SECTION DU DOCUMENT:
• • •

Les assureurs privés néerlandais plus sévères avec les patients hollandais traités en Belgique
Les sociétés d'assurance-santé néerlandaises se montrent plus plus strictes avec les patients qui veulent être traités en Belgique, estimant que les médecins belges réalisent trop rapidement des interventions coûteuses, rapportent samedi De Volkskrant et De Morgen. "Aux Pays-Bas, un patient de 80 ans ne sera plus opéré sur une valve cardiaque car il est jugé trop vieux. En Belgique, nous n'allons jamais prendre uniquement en compte l'âge", explique Inez Rodrigus, de l'hôpital universitaire d'Anvers. Entre 2008 et 2014, les soins de santé transfrontaliers ont progressé de près de 40 pour cent aux Pays-Bas.
La compagnie d'assurance néerlandaise CZ admet être plus stricte en Belgique, mais dit procéder de la sorte sur base de la qualité des soins.

• • •

SÉRIE DE TÂCHES:
**A)** D'après l'article sur les assureurs néerlandais, de combien les soins de santé transfrontaliers ont-ils progressé aux Pays-Bas entre 2008 et 2014 ?
**B)** Recopiez le passage de l'article sur les assureurs néerlandais qui commence à « Les assureurs privés » et se termine à « qualité des soins. ».
**C)** Traduisez en anglais cette phrase de l'article sur les assureurs néerlandais : « La compagnie d'assurance néerlandaise CZ admet être plus stricte en Belgique, mais dit procéder de la sorte sur base de la qualité des soins. »

Données de compréhension de graphiques:
• • •

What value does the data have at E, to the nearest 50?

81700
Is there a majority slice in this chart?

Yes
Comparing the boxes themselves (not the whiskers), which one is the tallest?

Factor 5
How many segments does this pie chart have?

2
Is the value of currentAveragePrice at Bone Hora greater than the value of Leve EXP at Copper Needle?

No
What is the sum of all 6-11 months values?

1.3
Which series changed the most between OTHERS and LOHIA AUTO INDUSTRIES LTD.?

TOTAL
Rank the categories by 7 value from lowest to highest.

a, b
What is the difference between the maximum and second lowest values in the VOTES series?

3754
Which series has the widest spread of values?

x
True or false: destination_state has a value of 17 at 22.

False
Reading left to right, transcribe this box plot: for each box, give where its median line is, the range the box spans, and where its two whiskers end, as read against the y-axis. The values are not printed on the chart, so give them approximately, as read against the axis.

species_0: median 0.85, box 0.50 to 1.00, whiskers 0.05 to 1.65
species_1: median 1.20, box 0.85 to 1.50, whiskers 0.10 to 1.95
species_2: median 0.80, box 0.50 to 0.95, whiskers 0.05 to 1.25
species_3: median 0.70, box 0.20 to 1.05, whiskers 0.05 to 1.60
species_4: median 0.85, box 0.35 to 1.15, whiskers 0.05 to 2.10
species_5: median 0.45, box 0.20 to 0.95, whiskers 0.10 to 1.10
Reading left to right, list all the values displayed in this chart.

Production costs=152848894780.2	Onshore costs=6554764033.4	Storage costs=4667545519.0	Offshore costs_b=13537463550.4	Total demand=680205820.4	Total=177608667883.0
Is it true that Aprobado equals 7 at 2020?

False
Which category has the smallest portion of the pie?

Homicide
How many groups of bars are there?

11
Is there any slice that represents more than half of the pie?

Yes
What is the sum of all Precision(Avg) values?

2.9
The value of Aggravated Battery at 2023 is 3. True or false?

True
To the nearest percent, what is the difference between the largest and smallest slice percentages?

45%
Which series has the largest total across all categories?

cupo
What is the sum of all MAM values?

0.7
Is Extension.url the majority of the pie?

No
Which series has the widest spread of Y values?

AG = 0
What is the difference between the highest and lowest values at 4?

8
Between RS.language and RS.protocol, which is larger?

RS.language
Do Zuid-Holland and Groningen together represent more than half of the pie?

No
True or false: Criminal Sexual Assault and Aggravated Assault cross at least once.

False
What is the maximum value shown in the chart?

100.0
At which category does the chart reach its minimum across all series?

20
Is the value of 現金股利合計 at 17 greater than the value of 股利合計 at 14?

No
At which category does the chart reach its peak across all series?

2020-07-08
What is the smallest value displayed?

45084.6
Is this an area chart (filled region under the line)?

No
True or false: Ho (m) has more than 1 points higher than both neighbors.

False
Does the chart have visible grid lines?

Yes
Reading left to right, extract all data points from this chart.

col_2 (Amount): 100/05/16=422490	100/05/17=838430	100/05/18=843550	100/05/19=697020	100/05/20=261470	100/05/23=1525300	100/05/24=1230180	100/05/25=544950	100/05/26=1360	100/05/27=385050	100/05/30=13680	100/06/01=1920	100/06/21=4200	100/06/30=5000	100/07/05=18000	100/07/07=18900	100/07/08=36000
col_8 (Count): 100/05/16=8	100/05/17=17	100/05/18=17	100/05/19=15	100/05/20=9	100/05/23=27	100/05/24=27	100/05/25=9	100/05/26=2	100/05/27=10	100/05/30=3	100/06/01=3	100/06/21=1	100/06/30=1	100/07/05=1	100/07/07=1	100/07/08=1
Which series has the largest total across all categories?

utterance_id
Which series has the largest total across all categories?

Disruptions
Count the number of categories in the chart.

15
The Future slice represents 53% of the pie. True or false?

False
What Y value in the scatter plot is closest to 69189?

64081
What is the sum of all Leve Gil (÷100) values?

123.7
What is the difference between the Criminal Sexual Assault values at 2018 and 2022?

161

• • •

RÉPONSES NUMÉROTÉES:
**A)** De près de 40 pour cent.

**B)**
Les assureurs privés néerlandais plus sévères avec les patients hollandais traités en Belgique
Les sociétés d'assurance-santé néerlandaises se montrent plus plus strictes avec les patients qui veulent être traités en Belgique, estimant que les médecins belges réalisent trop rapidement des interventions coûteuses, rapportent samedi De Volkskrant et De Morgen. "Aux Pays-Bas, un patient de 80 ans ne sera plus opéré sur une valve cardiaque car il est jugé trop vieux. En Belgique, nous n'allons jamais prendre uniquement en compte l'âge", explique Inez Rodrigus, de l'hôpital universitaire d'Anvers. Entre 2008 et 2014, les soins de santé transfrontaliers ont progressé de près de 40 pour cent aux Pays-Bas.
La compagnie d'assurance néerlandaise CZ admet être plus stricte en Belgique, mais dit procéder de la sorte sur base de la qualité des soins.

**C)** The Dutch insurance company CZ admits to being stricter in Belgium, but says it does so on the basis of the quality of care.